[Work instructions]
Continue the passage about the Google Docs Editors office suite from its final sentence.

[Text passage]
Cloud-based office suite

Google Docs Editors is a web-based productivity office suite offered by Google within its Google Drive service. The suite includes:

- Google Docs (word processor)
- Google Sheets (spreadsheet)
- Google Slides (presentation software)
- Google Drawings (vector drawing program)
- Google Forms (online forms, quizzes and surveys)
- Google Sites (graphical website editor)
- Google Keep (note-taking application)
- Google Vids (AI video editor; currently in beta testing)
- Google My Maps (custom map making program)

It used to also include Google Jamboard and Google Fusion Tables until Fusion Tables was discontinued in 2019 and Jamboard was discontinued in 2024. The Google Docs Editors suite is available freely for users with personal Google accounts: through a web application, a set of mobile apps for Android and iOS, and a desktop application for Google's ChromeOS. It is also available to enterprise customers utilizing Google Workspace and individuals at educational institutions through Workspace for Education.

[Data below]
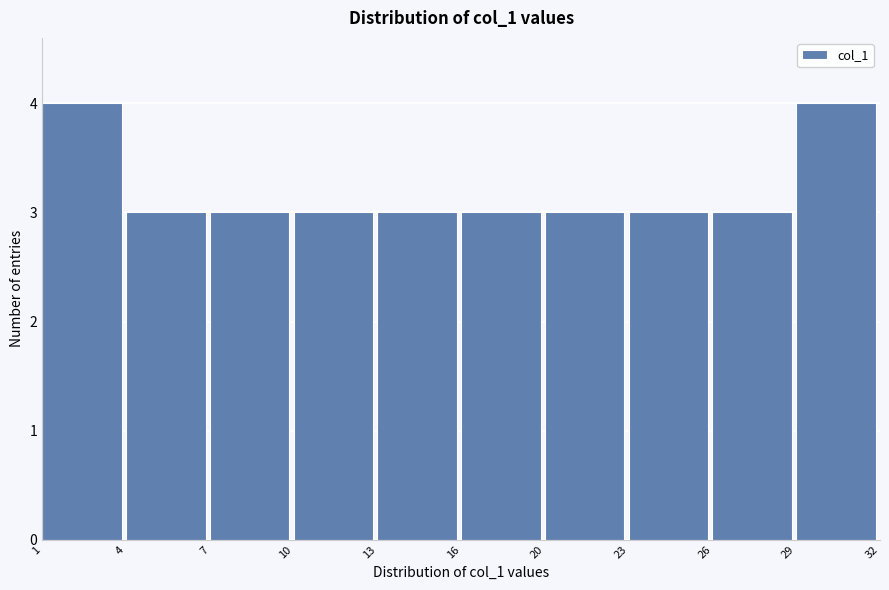

Reading left to right, transcribe all the data shown in this chart.

1=4	4=3	7=3	10=3	13=3	16=3	20=3	23=3	26=3	29=4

[Expected output]
==Availability==
The Google Docs Editors suite is available free of charge for users with personal Google accounts. It is also offered as part of Google's business-centered service, Google Workspace.

==Competition==
The suite mainly competes with Microsoft Office and iWork software suites. It pioneered real-time collaborative editing since its inception in 2006, while Microsoft Office introduced it in 2013.

The suite can open and save files in Microsoft Office file formats like .docx, .xlsx and .pptx . Microsoft Office is a paid suite of productivity apps while Google Docs Editors Suite is available for free to users with private Google accounts. It is also offered as part of Google's business-oriented Google Workspace service, which ran until October 2020 under the name G Suite, a monthly subscription service that unlocks additional features.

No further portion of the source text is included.